Illumina / Nirvana

The nimble & robust variant annotator
https://illumina.github.io/NirvanaDocumentation/
GNU General Public License v3.0
170 stars 44 forks source link

JSON parsing. Am I on crazy pills? #35

Open davemcg opened 4 years ago

davemcg commented 4 years ago

R

library(tidyverse)
library(RJSONIO)
anno <- RJSONIO::fromJSON('/Users/mcgaugheyd/Desktop/sample717.json.gz')

anno_tib <- anno$positions %>% bind_rows() %>% as_tibble()

anno_tib %>% dim()

This returns 152,392 variants.

bash

zcat sample717_SmallVariants.genome.vcf.gz | grep PASS | wc -l

This returns 1,811,351 variants

Hmm. The vcf is full of 0/0 and 1/. Perhaps I should remove those?

bash

zcat sample717__SmallVariants.genome.vcf.gz | grep PASS | grep -v "0/0" | grep -v "0/." | wc -l

This returns 490 variants.

OK, let's look at the json file again.

R

anno_tib %>% filter(filters == 'PASS') %>% dim()

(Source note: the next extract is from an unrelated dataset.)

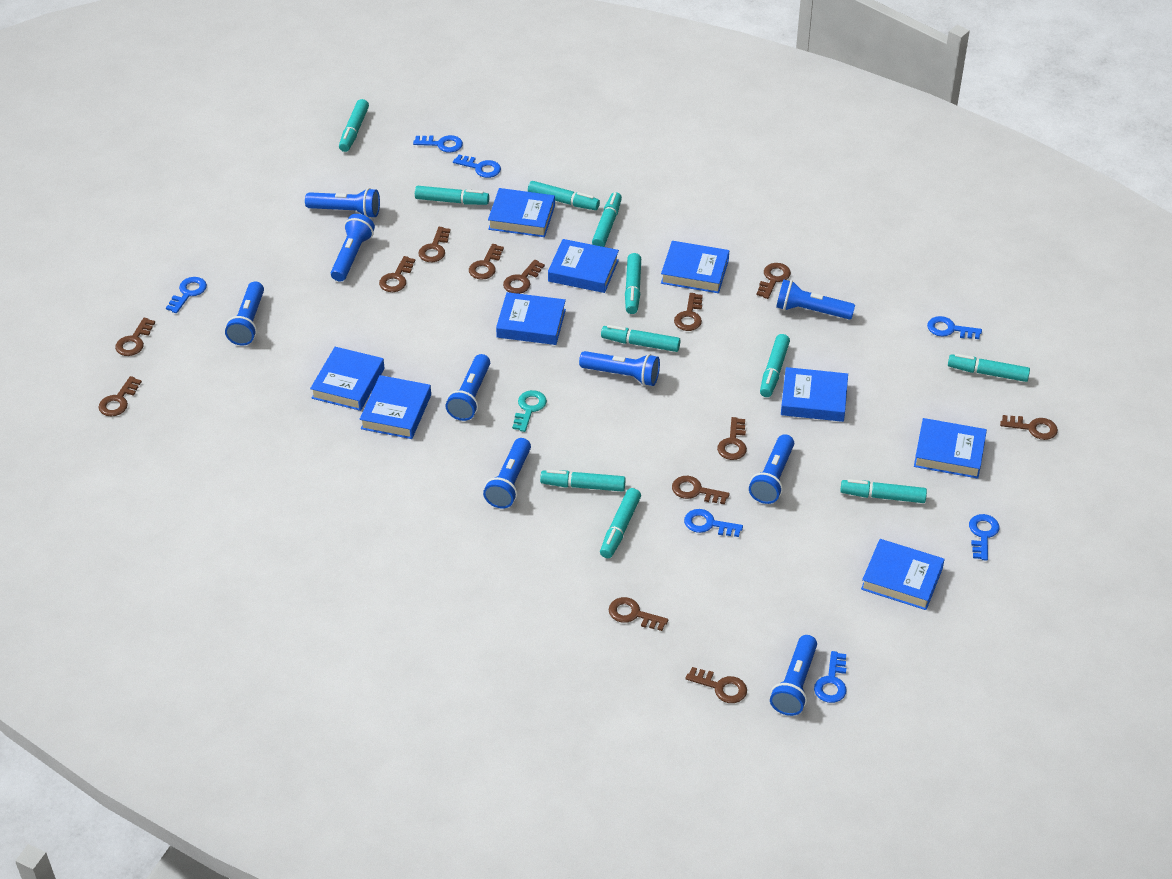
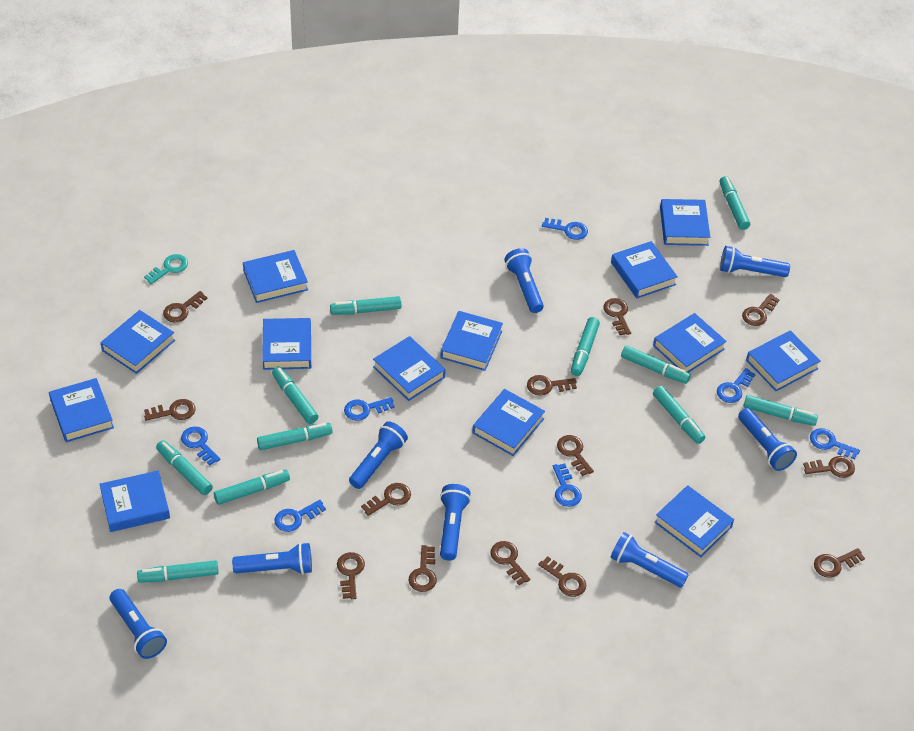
blue book: [310,347,384,411] [360,375,431,439] [488,188,555,237] [496,292,566,345] [548,239,619,293] [661,241,729,293] [781,367,848,422] [861,539,945,610] [914,418,987,479] = 9 -> [49,378,114,442] [99,471,170,532] [101,310,175,374] [243,250,308,303] [262,318,311,370] [373,336,446,401] [440,311,503,371] [472,389,545,456] [611,241,678,298] [653,313,727,373] [654,485,734,557] [660,199,710,246] [746,330,821,391] = 13
blue flashlight: [225,281,264,346] [305,188,380,218] [331,214,375,282] [445,354,490,421] [483,438,531,509] [579,351,660,386] [749,434,794,504] [770,635,817,716] [776,279,855,319] = 9 -> [110,589,167,659] [232,543,312,575] [349,421,408,489] [440,484,471,561] [504,248,544,313] [610,532,689,588] [720,246,790,277] [738,408,797,471] = 8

This returns 1288 variants.


Can you give some pointers on how to line the json and vcf up?

davemcg commented 4 years ago

Is the partial answer that intergenic variants don't get annotated? When I get around to figuring out how to left_join these together I'll figure this out - but right now I'm not 100% confident the json is holding all the variants.

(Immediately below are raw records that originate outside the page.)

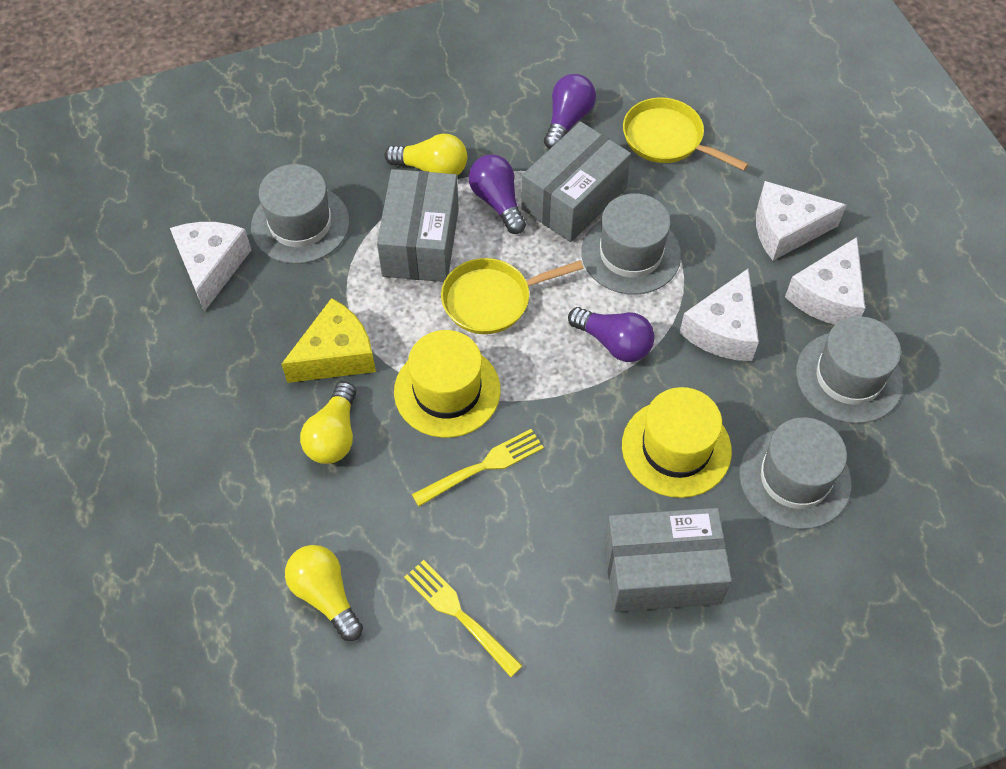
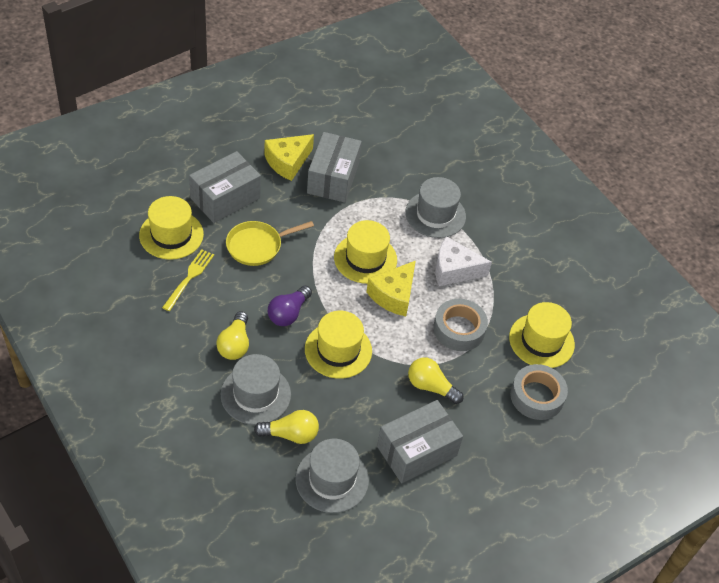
grey hat: [251,164,349,264] [581,193,681,295] [739,417,851,529] [796,316,903,424] = 4 -> [221,354,291,425] [296,439,369,513] [405,177,466,238] = 3
grey tape: none = 0 -> [433,299,488,351] [510,364,568,420] = 2
purple light bulb: [469,154,526,234] [544,74,596,149] [568,307,655,362] = 3 -> [268,286,312,326] = 1
white cheese: [170,222,251,312] [680,269,759,361] [756,181,846,261] [785,237,865,325] = 4 -> [435,236,492,286] = 1
yellow cheese: [281,298,376,383] = 1 -> [264,134,314,181] [366,260,416,316] = 2
yellow fork: [404,560,522,677] [412,429,544,506] = 2 -> [162,249,214,311] = 1
yellow hat: [394,330,501,438] [622,387,732,498] = 2 -> [139,196,204,260] [305,311,372,379] [334,220,397,284] [509,302,575,368] = 4
yellow pan: [441,258,584,334] [623,98,749,171] = 2 -> [226,221,314,266] = 1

haochenl commented 4 years ago

Hi David,

Nirvana will skip the reference call variants from the genome VCF file. Then reason is mainly to control the size of the JSON output.

davemcg commented 4 years ago

Is there some way you recommend pulling out the format fields?

Since you didn't put them into the "outside" of the file (like a vcf would have in the header. You did this for some stuff like the gene info) the only way I can figure out how to extract (for example, the 'cosmic' fields) is to do a kind of computationally expensive extraction where I flatten the entire column and run a grep.

Example:

R

anno_tib %>% pull(variants) %>% unlist() %>% names() %>% grep('cosmic', ., ignore.case = TRUE, value = TRUE) %>% unique() %>% sort()
apeltzer commented 2 years ago

@davemcg - did you find a solution for this that worked for you? I've given the two Jupyter Notebooks that are part of the docs a try but didn't really get proper output that I could use downstream.